21 Ein Abweichen von dieser durch die Ersatzeinheitswertberechnung vorgegebenen Systematik würde zu nicht hinnehmbaren Ergebnissen führen. Sind die Gewinnkonten der Kommanditisten mit der zwangsläufigen Folge einer Erhöhung der Ausgleichsleistung in den Einheitswert eingeflossen, berücksichtigte man diese Konten aber nicht bei Berechnung der Quoten, ergäbe sich für die Inhaber der Konten eine geringere Quote an einer höheren Ausgleichsleistung oder - aus anderem Blickwinkel - erhielten die anderen Gesellschafter eine höhere Quote an einer höheren Ausgleichsleistung, obwohl der höhere Unternehmenswert allein auf die Einbeziehung dieser Konten zurückzuführen ist und daher folgerichtig auch deren Inhabern zugute kommen müsste. Den Inhabern der Gewinnkonten wäre zudem der Ausweg eines gesonderten Ausgleichsleistungsbegehrens für den Verlust ihrer Forderungen aus dem Gewinnkonto versperrt, weil diese Guthaben in die Einheitswertberechnung eingeflossen sind und damit bereits Berechnungsgrundlage der Ausgleichsleistung für das Unternehmen waren, mit anderen Worten: Ebenso wie das Unternehmen und seine Bestandteile nur einmal zurückgegeben werden können, kann auch eine entsprechende Ausgleichsleistung nur einmal gewährt werden.

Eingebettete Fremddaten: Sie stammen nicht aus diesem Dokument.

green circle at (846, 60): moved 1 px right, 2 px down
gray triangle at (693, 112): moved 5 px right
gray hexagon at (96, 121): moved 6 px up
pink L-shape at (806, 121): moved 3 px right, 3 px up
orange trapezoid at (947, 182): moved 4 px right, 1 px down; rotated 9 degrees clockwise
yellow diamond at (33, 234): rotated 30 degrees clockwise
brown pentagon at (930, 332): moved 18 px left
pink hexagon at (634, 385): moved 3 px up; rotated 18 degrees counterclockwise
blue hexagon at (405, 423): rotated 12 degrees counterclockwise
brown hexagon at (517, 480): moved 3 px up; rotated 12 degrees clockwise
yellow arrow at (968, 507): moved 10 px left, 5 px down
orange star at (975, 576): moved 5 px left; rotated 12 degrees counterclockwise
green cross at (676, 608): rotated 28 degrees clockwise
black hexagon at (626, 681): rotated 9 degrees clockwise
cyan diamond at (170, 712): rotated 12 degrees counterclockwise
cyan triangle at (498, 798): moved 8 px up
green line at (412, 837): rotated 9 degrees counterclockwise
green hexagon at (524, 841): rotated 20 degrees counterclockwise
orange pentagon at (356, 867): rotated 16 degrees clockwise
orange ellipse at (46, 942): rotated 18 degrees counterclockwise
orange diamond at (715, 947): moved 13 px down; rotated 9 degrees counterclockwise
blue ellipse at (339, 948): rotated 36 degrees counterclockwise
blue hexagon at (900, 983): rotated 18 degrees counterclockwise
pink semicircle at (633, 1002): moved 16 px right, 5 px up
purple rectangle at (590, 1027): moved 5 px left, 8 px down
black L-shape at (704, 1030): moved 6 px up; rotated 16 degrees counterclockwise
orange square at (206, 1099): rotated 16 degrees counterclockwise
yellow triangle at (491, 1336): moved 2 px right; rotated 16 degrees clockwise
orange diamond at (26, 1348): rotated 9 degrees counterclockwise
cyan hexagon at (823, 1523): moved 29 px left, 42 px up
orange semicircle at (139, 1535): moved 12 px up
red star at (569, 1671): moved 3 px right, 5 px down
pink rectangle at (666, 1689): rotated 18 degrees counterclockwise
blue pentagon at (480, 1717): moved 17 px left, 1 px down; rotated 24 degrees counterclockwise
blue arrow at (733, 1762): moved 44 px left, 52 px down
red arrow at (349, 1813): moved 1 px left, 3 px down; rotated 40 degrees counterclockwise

22 Im umgekehrten Fall, wenn bei der Berechnung des Ersatzeinheitswerts die Gewinnkonten nicht werterhöhend berücksichtigt, sondern als Fremdverbindlichkeiten angesehen worden sind, können sie auch bei der Quotierung nicht in Ansatz gebracht werden. Andernfalls ergäbe sich eine höhere Quote des Konteninhabers an einer geringeren Ausgleichsleistung für das Unternehmen, obwohl die niedrigere Ausgleichsleistung auf der Nichtberücksichtigung seines Guthabens beruht. In einem solchen Fall muss das Guthaben bei der Quotenbildung für die zu gewährende Ausgleichsleistung für das Unternehmen unberücksichtigt bleiben, weil es von der bindenden Bemessungsgrundlage nicht erfasst wird. Der Forderungsinhaber ist darauf verwiesen, eine gesonderte Ausgleichsleistung für den Verlust seiner Forderung gegen das geschädigte Unternehmen zu beantragen.

23 Die konkrete Einheitswert- oder Ersatzeinheitswertberechnung kann selbstverständlich nur dann Maßstab für die bei der Ermittlung der Bemessungsgrundlage nach § 2 Abs. 6 AusglLeistG zu berücksichtigenden Konten sein, wenn ein bindender Einheitswert oder Ersatzeinheitswert festgestellt ist und darüber hinaus feststellbar ist, welche Konten der Kommanditisten in die Einheitswertbildung eingeflossen sind. In allen anderen Fällen wird zu ermitteln sein, ob es sich bei dem Guthaben auf dem variablen Konto des Gesellschafters bewertungsrechtlich um eine Fremdverbindlichkeit oder um Eigenkapital der Gesellschaft handelte.

24 3. Soweit der Kläger „Anschlussrevision“ eingelegt und diese nach Belehrung zurückgenommen hat, ist kein Entscheidungsausspruch veranlasst. Dem Kläger ging es mit seinem vermeintlichen Anschlussrechtsmittel ausschließlich darum, die Revision abzuwehren. Der Wille, ein eigenständiges Begehren zu verfolgen, ließ sich seiner Rechtsmittelschrift nicht entnehmen.

25 Die Kostenentscheidung folgt aus § 154 Abs. 1 VwGO.